Context: Fine-needle aspiration has become an accepted and cost-effective procedure for rapid diagnosis of thyroid lesions. The routine use of fine-needle aspiration has reduced the rate of unnecessary surgery for thyroid nodules.
Objectives: To determine the accuracy of fine-needle aspiration biopsy diagnosis and to discuss the possible pitfalls. Design, Setting, and Participants.-Reports of 6226 fine-needle aspiration biopsies of the thyroid performed during a period of 16 years (1982-1998) were reviewed. Computerized reports of the fine-needle aspiration biopsies were sent to the physicians who performed the procedures, and clinical follow-up information regarding the patients was requested. Twenty-four clinicians participated in the study. Histologic diagnoses were available for 354 cases. The cytopathologic diagnoses were correlated with the histologic findings or clinical outcomes.
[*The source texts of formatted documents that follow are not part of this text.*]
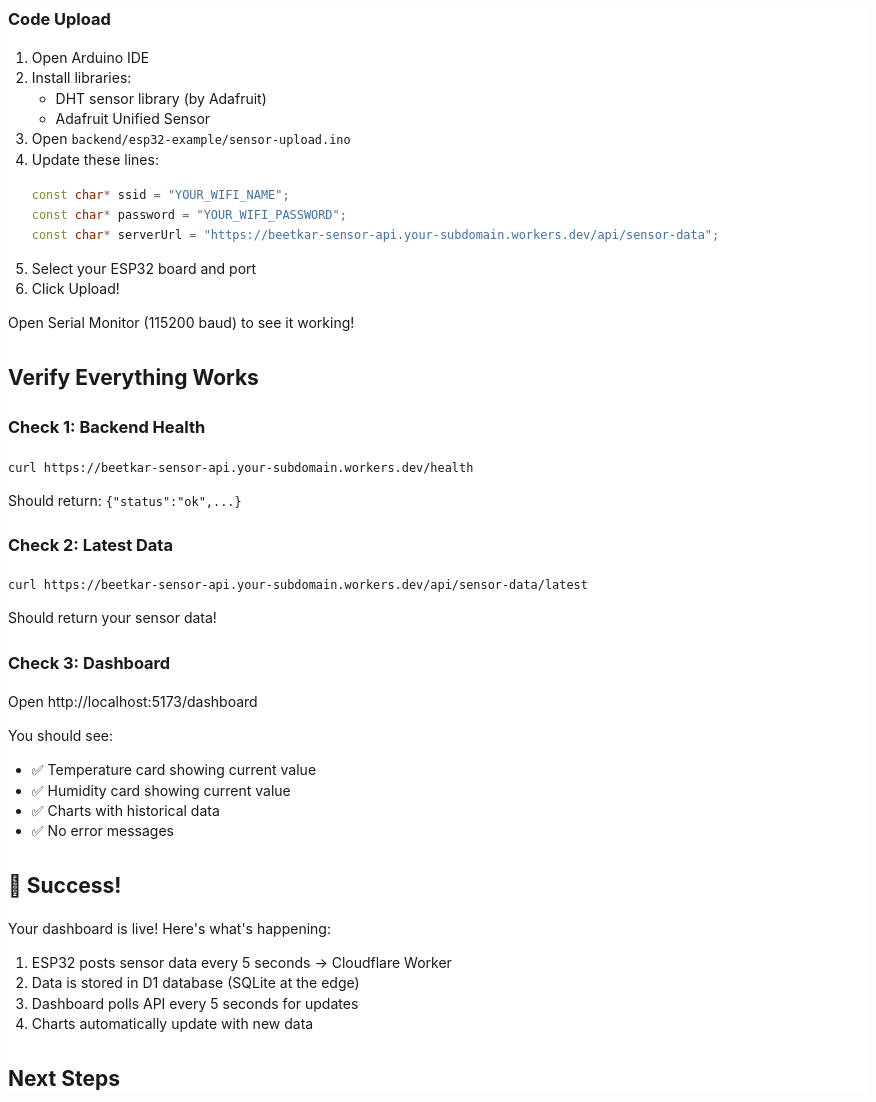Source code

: ### Code Upload

1. Open Arduino IDE
2. Install libraries:
   - DHT sensor library (by Adafruit)
   - Adafruit Unified Sensor
3. Open `backend/esp32-example/sensor-upload.ino`
4. Update these lines:
   ```cpp
   const char* ssid = "YOUR_WIFI_NAME";
   const char* password = "YOUR_WIFI_PASSWORD";
   const char* serverUrl = "https://beetkar-sensor-api.your-subdomain.workers.dev/api/sensor-data";
   ```
5. Select your ESP32 board and port
6. Click Upload!

Open Serial Monitor (115200 baud) to see it working!

## Verify Everything Works

### Check 1: Backend Health
```bash
curl https://beetkar-sensor-api.your-subdomain.workers.dev/health
```

Should return: `{"status":"ok",...}`

### Check 2: Latest Data
```bash
curl https://beetkar-sensor-api.your-subdomain.workers.dev/api/sensor-data/latest
```

Should return your sensor data!

### Check 3: Dashboard
Open http://localhost:5173/dashboard

You should see:
- ✅ Temperature card showing current value
- ✅ Humidity card showing current value
- ✅ Charts with historical data
- ✅ No error messages

## 🎉 Success!

Your dashboard is live! Here's what's happening:

1. ESP32 posts sensor data every 5 seconds → Cloudflare Worker
2. Data is stored in D1 database (SQLite at the edge)
3. Dashboard polls API every 5 seconds for updates
4. Charts automatically update with new data

## Next Steps
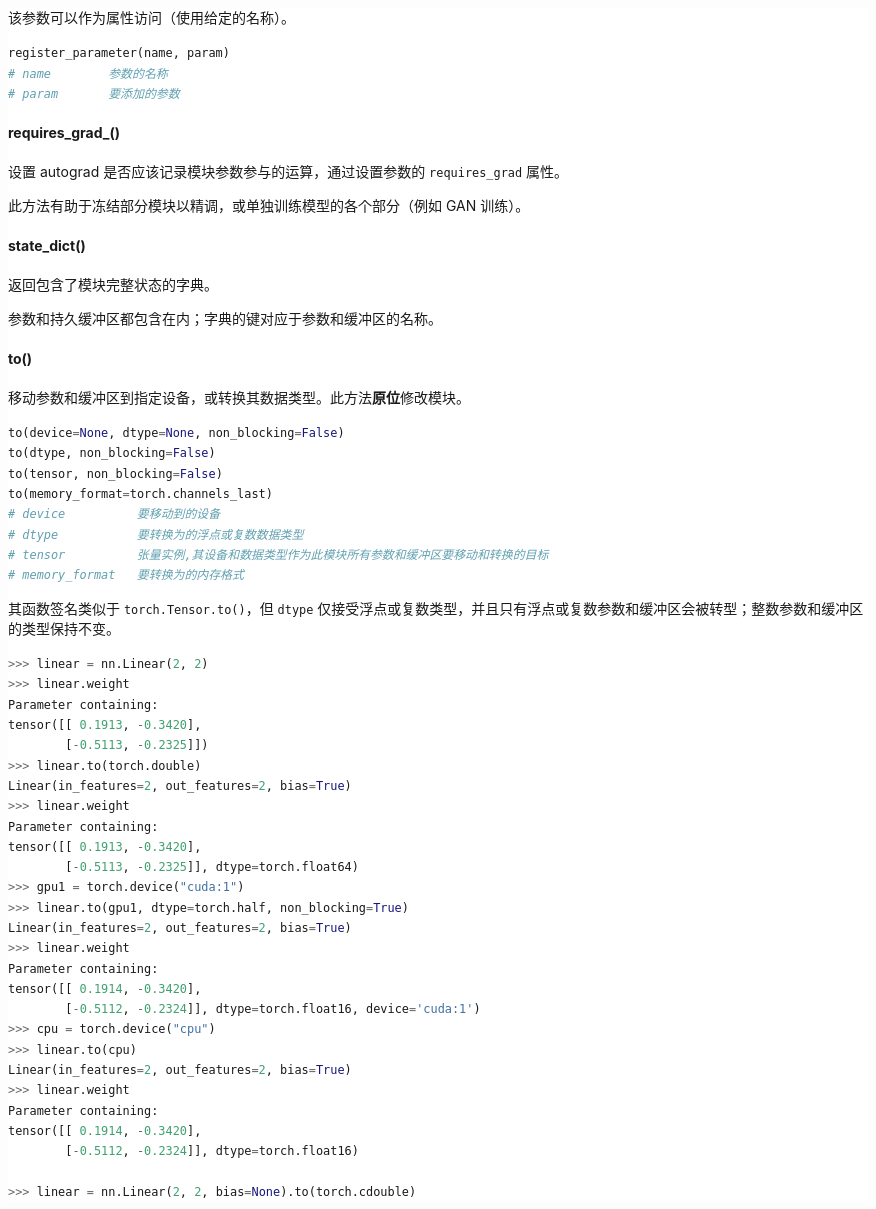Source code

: 该参数可以作为属性访问（使用给定的名称）。

```python
register_parameter(name, param)
# name        参数的名称
# param       要添加的参数
```



#### requires_grad_()

设置 autograd 是否应该记录模块参数参与的运算，通过设置参数的 `requires_grad` 属性。

此方法有助于冻结部分模块以精调，或单独训练模型的各个部分（例如 GAN 训练）。



#### state_dict()

返回包含了模块完整状态的字典。

参数和持久缓冲区都包含在内；字典的键对应于参数和缓冲区的名称。



#### to()

移动参数和缓冲区到指定设备，或转换其数据类型。此方法**原位**修改模块。

```python
to(device=None, dtype=None, non_blocking=False)
to(dtype, non_blocking=False)
to(tensor, non_blocking=False)
to(memory_format=torch.channels_last)
# device          要移动到的设备
# dtype           要转换为的浮点或复数数据类型
# tensor          张量实例,其设备和数据类型作为此模块所有参数和缓冲区要移动和转换的目标
# memory_format   要转换为的内存格式
```

其函数签名类似于 `torch.Tensor.to()`，但 `dtype` 仅接受浮点或复数类型，并且只有浮点或复数参数和缓冲区会被转型；整数参数和缓冲区的类型保持不变。

```python
>>> linear = nn.Linear(2, 2)
>>> linear.weight
Parameter containing:
tensor([[ 0.1913, -0.3420],
        [-0.5113, -0.2325]])
>>> linear.to(torch.double)
Linear(in_features=2, out_features=2, bias=True)
>>> linear.weight
Parameter containing:
tensor([[ 0.1913, -0.3420],
        [-0.5113, -0.2325]], dtype=torch.float64)
>>> gpu1 = torch.device("cuda:1")
>>> linear.to(gpu1, dtype=torch.half, non_blocking=True)
Linear(in_features=2, out_features=2, bias=True)
>>> linear.weight
Parameter containing:
tensor([[ 0.1914, -0.3420],
        [-0.5112, -0.2324]], dtype=torch.float16, device='cuda:1')
>>> cpu = torch.device("cpu")
>>> linear.to(cpu)
Linear(in_features=2, out_features=2, bias=True)
>>> linear.weight
Parameter containing:
tensor([[ 0.1914, -0.3420],
        [-0.5112, -0.2324]], dtype=torch.float16)

>>> linear = nn.Linear(2, 2, bias=None).to(torch.cdouble)
```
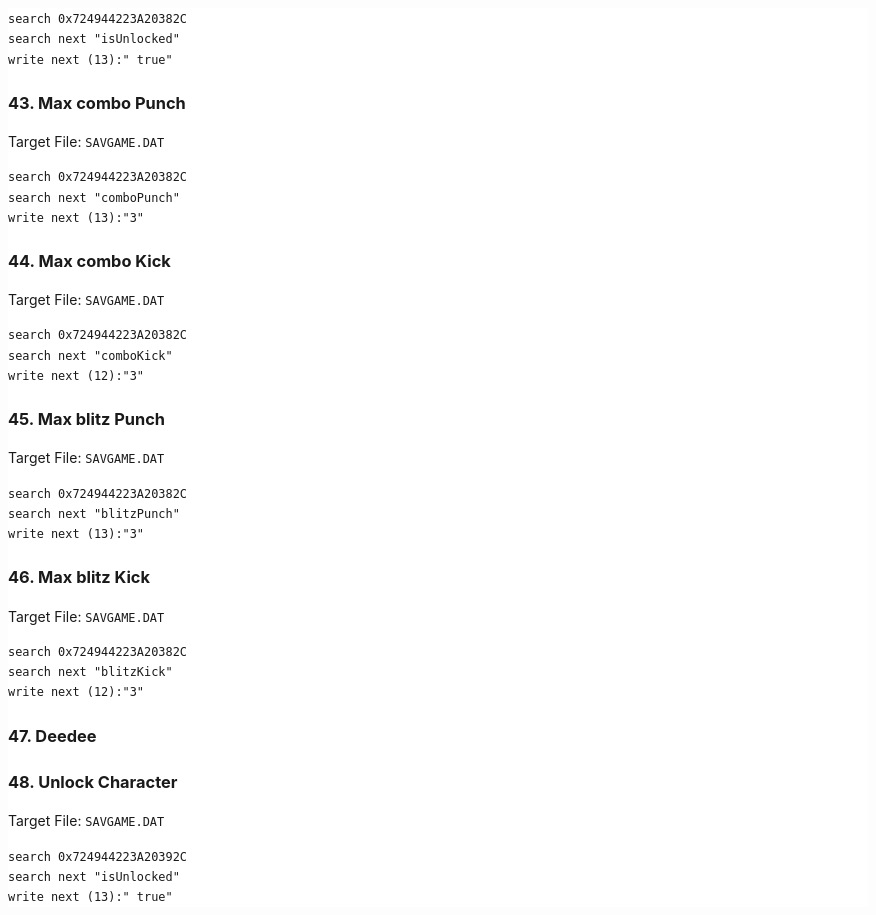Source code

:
 ```
search 0x724944223A20382C
search next "isUnlocked"
write next (13):" true"
```

### 43. Max combo Punch

Target File: `SAVGAME.DAT`

```
search 0x724944223A20382C
search next "comboPunch"
write next (13):"3"
```

### 44. Max combo Kick

Target File: `SAVGAME.DAT`

```
search 0x724944223A20382C
search next "comboKick"
write next (12):"3"
```

### 45. Max blitz Punch

Target File: `SAVGAME.DAT`

```
search 0x724944223A20382C
search next "blitzPunch"
write next (13):"3"
```

### 46. Max blitz Kick

Target File: `SAVGAME.DAT`

```
search 0x724944223A20382C
search next "blitzKick"
write next (12):"3"
```

### 47. Deedee
### 48. Unlock Character

Target File: `SAVGAME.DAT`

```
search 0x724944223A20392C
search next "isUnlocked"
write next (13):" true"
```
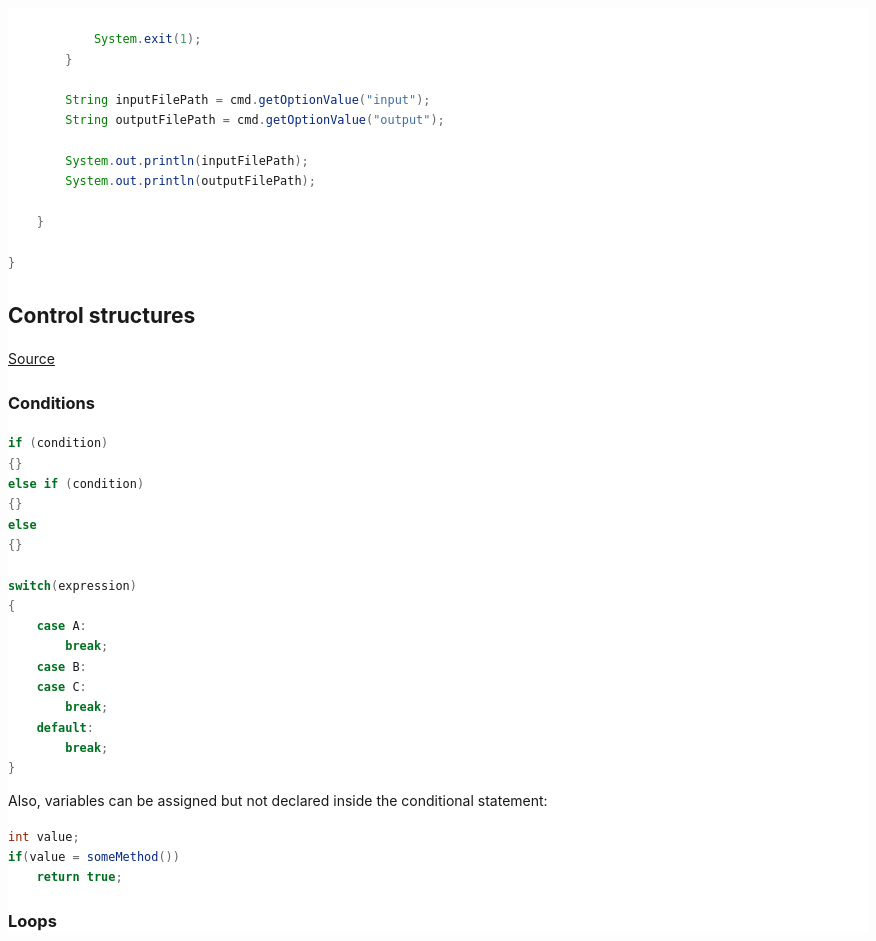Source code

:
 ```java

            System.exit(1);
        }

        String inputFilePath = cmd.getOptionValue("input");
        String outputFilePath = cmd.getOptionValue("output");

        System.out.println(inputFilePath);
        System.out.println(outputFilePath);

    }

}
```


## Control structures

[Source](https://www.codecademy.com/resources/docs/java)

### Conditions

```java
if (condition)
{}
else if (condition)
{}
else
{}

switch(expression)
{
    case A:
        break;
    case B:
    case C:
        break;
    default:
        break;
}
```

Also, variables can be assigned but not declared inside the conditional statement:

```java
int value;
if(value = someMethod())
    return true;
```


### Loops
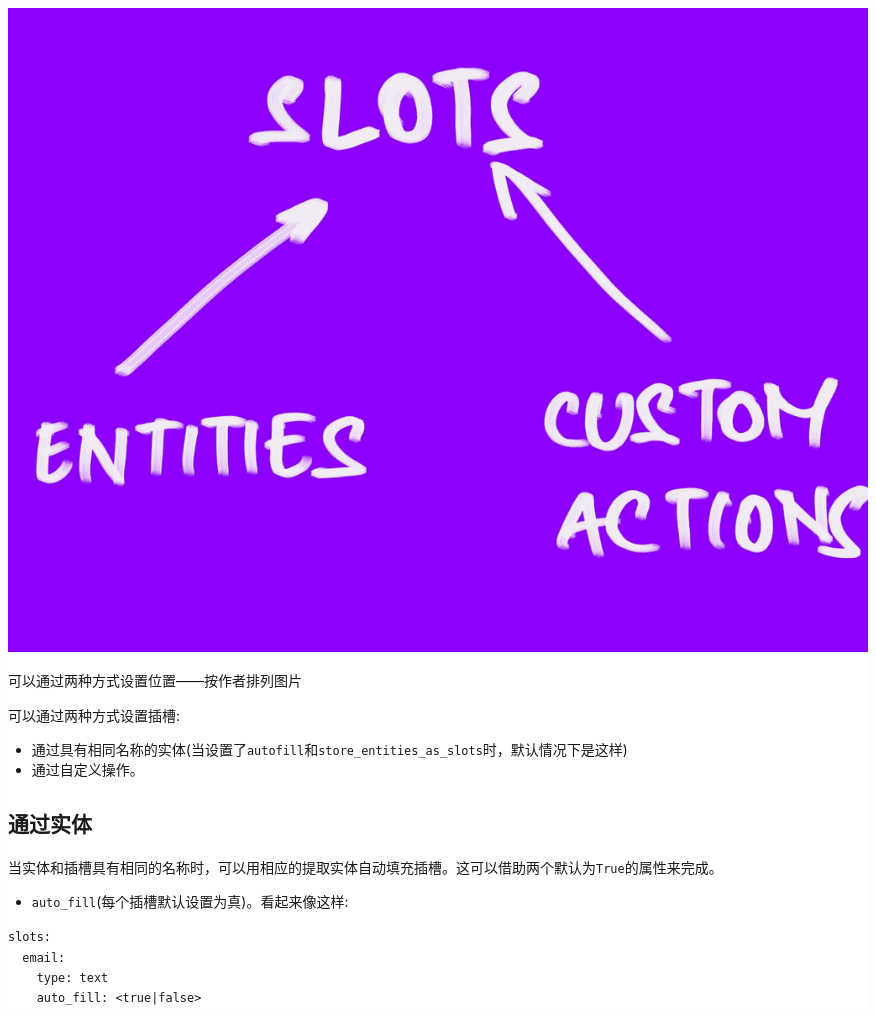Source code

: ![](img/02d203c97db7a5da9a7bdb72aacefe9f.png)

可以通过两种方式设置位置——按作者排列图片

可以通过两种方式设置插槽:

*   通过具有相同名称的实体(当设置了`autofill`和`store_entities_as_slots`时，默认情况下是这样)
*   通过自定义操作。

## 通过实体

当实体和插槽具有相同的名称时，可以用相应的提取实体自动填充插槽。这可以借助两个默认为`True`的属性来完成。

*   `auto_fill`(每个插槽默认设置为真)。看起来像这样:

```
slots:
  email:
    type: text
    auto_fill: <true|false>
```
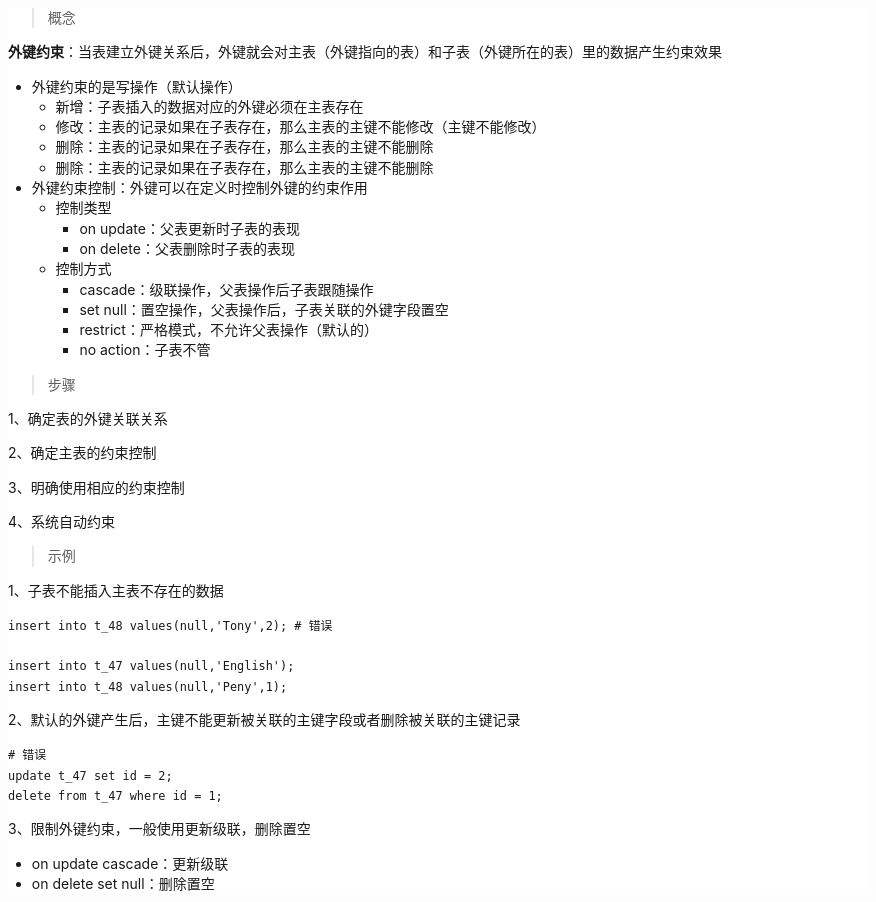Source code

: 

> 概念

**外键约束**：当表建立外键关系后，外键就会对主表（外键指向的表）和子表（外键所在的表）里的数据产生约束效果

* 外键约束的是写操作（默认操作）
  * 新增：子表插入的数据对应的外键必须在主表存在
  * 修改：主表的记录如果在子表存在，那么主表的主键不能修改（主键不能修改）
  * 删除：主表的记录如果在子表存在，那么主表的主键不能删除
  * 删除：主表的记录如果在子表存在，那么主表的主键不能删除
* 外键约束控制：外键可以在定义时控制外键的约束作用
  * 控制类型
    * on update：父表更新时子表的表现
    * on delete：父表删除时子表的表现
  * 控制方式
    * cascade：级联操作，父表操作后子表跟随操作
    * set null：置空操作，父表操作后，子表关联的外键字段置空
    * restrict：严格模式，不允许父表操作（默认的）
    * no action：子表不管



> 步骤

1、确定表的外键关联关系

2、确定主表的约束控制

3、明确使用相应的约束控制

4、系统自动约束



> 示例

1、子表不能插入主表不存在的数据

```mysql
insert into t_48 values(null,'Tony',2);	# 错误

insert into t_47 values(null,'English');
insert into t_48 values(null,'Peny',1);
```



2、默认的外键产生后，主键不能更新被关联的主键字段或者删除被关联的主键记录

```mysql
# 错误
update t_47 set id = 2;
delete from t_47 where id = 1;
```



3、限制外键约束，一般使用更新级联，删除置空

* on update cascade：更新级联
* on delete set null：删除置空
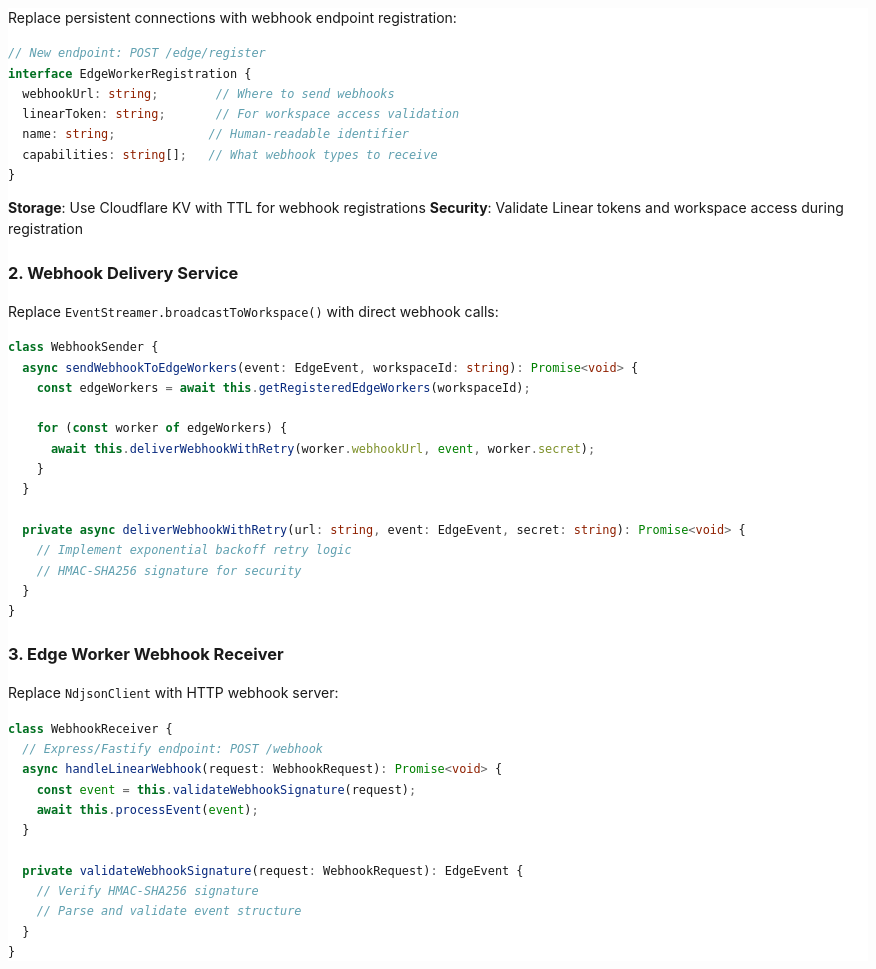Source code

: Replace persistent connections with webhook endpoint registration:

```typescript
// New endpoint: POST /edge/register
interface EdgeWorkerRegistration {
  webhookUrl: string;        // Where to send webhooks
  linearToken: string;       // For workspace access validation
  name: string;             // Human-readable identifier
  capabilities: string[];   // What webhook types to receive
}
```

**Storage**: Use Cloudflare KV with TTL for webhook registrations
**Security**: Validate Linear tokens and workspace access during registration

### 2. Webhook Delivery Service

Replace `EventStreamer.broadcastToWorkspace()` with direct webhook calls:

```typescript
class WebhookSender {
  async sendWebhookToEdgeWorkers(event: EdgeEvent, workspaceId: string): Promise<void> {
    const edgeWorkers = await this.getRegisteredEdgeWorkers(workspaceId);
    
    for (const worker of edgeWorkers) {
      await this.deliverWebhookWithRetry(worker.webhookUrl, event, worker.secret);
    }
  }
  
  private async deliverWebhookWithRetry(url: string, event: EdgeEvent, secret: string): Promise<void> {
    // Implement exponential backoff retry logic
    // HMAC-SHA256 signature for security
  }
}
```

### 3. Edge Worker Webhook Receiver

Replace `NdjsonClient` with HTTP webhook server:

```typescript
class WebhookReceiver {
  // Express/Fastify endpoint: POST /webhook
  async handleLinearWebhook(request: WebhookRequest): Promise<void> {
    const event = this.validateWebhookSignature(request);
    await this.processEvent(event);
  }
  
  private validateWebhookSignature(request: WebhookRequest): EdgeEvent {
    // Verify HMAC-SHA256 signature
    // Parse and validate event structure
  }
}
```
Results: The cytologic diagnoses were as follows: 210 (3.4%) malignant, 450 (7.2%) suspicious, 3731 (60%) benign, and 1845 (29.5%) unsatisfactory. Most of the cases with negative or unsatisfactory aspirates were followed clinically or by repeat fine-needle aspiration. We identified 11 false-negative and 7 false-positive diagnoses. For aspirates considered sufficient for diagnosis, the sensitivity and specificity levels were 93% and 96%, respectively.
Conclusions: Fine-needle aspiration of the thyroid gland is highly accurate and has a low rate of false-negative and false-positive diagnoses. The major diagnostic problems are caused by diagnosis using a marginally adequate specimen, diagnosis of malignancy based on just 1 or 2 atypical cytologic features, or overlapping cytologic features of follicular neoplasm with those of follicular variant of papillary carcinoma.